Saved data entries
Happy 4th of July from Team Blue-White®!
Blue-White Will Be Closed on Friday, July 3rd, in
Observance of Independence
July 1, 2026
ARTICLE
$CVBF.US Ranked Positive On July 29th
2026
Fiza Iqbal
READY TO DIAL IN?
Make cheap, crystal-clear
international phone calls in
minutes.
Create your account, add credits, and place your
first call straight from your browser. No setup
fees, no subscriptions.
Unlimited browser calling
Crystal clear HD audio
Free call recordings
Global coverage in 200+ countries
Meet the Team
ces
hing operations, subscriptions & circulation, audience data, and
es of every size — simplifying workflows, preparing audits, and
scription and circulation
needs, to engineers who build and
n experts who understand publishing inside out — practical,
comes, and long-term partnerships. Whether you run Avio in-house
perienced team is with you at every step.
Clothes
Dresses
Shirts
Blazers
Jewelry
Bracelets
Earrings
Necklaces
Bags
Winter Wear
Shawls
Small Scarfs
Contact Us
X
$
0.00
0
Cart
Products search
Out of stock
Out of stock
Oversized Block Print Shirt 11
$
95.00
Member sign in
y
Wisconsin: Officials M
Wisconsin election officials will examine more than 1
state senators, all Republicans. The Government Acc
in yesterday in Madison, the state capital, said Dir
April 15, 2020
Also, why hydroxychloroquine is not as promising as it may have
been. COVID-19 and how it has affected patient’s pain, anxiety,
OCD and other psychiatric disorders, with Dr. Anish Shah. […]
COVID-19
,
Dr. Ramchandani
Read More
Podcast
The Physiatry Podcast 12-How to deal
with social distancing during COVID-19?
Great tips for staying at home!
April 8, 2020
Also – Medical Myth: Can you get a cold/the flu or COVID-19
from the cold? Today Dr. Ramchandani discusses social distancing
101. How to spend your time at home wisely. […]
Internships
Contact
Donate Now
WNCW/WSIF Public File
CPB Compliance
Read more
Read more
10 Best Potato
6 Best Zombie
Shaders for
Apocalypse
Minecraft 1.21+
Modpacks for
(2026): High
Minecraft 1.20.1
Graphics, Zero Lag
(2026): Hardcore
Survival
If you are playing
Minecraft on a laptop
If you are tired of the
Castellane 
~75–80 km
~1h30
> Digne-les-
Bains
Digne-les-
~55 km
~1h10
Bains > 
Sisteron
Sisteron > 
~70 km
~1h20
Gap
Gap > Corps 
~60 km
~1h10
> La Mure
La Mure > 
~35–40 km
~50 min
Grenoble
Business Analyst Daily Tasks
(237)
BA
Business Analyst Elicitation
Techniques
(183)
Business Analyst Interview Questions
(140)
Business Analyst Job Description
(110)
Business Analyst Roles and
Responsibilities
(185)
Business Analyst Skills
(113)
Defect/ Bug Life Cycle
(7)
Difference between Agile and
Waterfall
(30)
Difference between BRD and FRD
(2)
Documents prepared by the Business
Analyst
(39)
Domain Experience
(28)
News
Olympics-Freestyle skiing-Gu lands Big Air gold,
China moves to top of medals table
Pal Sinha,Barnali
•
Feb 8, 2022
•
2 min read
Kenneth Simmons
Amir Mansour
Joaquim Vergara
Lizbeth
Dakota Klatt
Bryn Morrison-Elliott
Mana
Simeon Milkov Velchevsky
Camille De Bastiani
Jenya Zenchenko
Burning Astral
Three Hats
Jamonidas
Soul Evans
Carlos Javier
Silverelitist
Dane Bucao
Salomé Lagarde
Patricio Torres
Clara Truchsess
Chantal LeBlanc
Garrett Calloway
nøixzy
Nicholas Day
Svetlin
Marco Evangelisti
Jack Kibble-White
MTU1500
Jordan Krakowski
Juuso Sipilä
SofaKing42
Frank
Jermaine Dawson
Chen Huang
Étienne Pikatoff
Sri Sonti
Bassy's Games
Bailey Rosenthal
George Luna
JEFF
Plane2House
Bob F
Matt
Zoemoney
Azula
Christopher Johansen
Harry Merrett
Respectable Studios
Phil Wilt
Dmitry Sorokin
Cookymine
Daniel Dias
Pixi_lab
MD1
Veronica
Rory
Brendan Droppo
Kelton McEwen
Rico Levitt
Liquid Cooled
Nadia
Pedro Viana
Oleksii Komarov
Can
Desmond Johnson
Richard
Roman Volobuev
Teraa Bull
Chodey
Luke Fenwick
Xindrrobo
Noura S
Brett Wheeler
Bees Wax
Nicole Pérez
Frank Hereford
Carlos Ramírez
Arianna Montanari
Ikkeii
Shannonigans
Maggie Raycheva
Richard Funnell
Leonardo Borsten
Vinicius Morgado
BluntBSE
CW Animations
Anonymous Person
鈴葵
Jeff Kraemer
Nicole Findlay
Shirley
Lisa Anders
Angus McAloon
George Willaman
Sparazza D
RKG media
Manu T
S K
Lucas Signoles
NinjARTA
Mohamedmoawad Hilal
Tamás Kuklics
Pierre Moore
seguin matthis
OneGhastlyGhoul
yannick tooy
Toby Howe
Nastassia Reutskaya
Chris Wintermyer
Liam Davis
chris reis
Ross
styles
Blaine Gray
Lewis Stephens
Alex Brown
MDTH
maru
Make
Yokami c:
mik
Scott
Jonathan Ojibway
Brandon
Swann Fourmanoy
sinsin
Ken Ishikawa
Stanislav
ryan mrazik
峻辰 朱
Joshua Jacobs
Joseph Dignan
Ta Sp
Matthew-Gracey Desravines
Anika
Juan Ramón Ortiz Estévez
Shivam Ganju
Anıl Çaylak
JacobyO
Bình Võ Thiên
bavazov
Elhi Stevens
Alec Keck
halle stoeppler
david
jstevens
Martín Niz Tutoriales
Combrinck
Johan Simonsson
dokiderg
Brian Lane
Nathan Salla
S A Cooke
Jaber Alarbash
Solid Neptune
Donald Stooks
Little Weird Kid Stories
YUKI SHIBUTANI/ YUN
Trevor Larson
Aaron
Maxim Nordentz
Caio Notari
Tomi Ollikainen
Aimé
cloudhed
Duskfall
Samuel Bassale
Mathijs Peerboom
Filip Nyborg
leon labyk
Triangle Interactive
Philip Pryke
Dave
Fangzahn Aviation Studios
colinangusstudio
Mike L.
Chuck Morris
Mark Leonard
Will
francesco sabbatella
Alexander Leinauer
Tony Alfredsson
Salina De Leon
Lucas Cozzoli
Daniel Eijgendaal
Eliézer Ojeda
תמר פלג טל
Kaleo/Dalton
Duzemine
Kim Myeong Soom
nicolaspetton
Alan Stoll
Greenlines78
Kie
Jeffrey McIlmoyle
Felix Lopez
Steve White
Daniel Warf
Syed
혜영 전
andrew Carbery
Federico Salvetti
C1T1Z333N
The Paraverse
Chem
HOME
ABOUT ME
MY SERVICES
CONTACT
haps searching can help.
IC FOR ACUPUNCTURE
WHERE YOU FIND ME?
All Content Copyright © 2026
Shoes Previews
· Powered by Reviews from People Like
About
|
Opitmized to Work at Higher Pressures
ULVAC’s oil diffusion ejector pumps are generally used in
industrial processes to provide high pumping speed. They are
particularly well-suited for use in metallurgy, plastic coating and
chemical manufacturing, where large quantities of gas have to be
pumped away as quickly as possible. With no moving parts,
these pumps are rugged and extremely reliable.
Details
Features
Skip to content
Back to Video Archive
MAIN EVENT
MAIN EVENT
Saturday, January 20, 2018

● ACTION ITEM
Whenever a line of the data includes "Blue", copy that line.

● ANSWER TO THIS PROBLEM
Happy 4th of July from Team Blue-White®!
Blue-White Will Be Closed on Friday, July 3rd, in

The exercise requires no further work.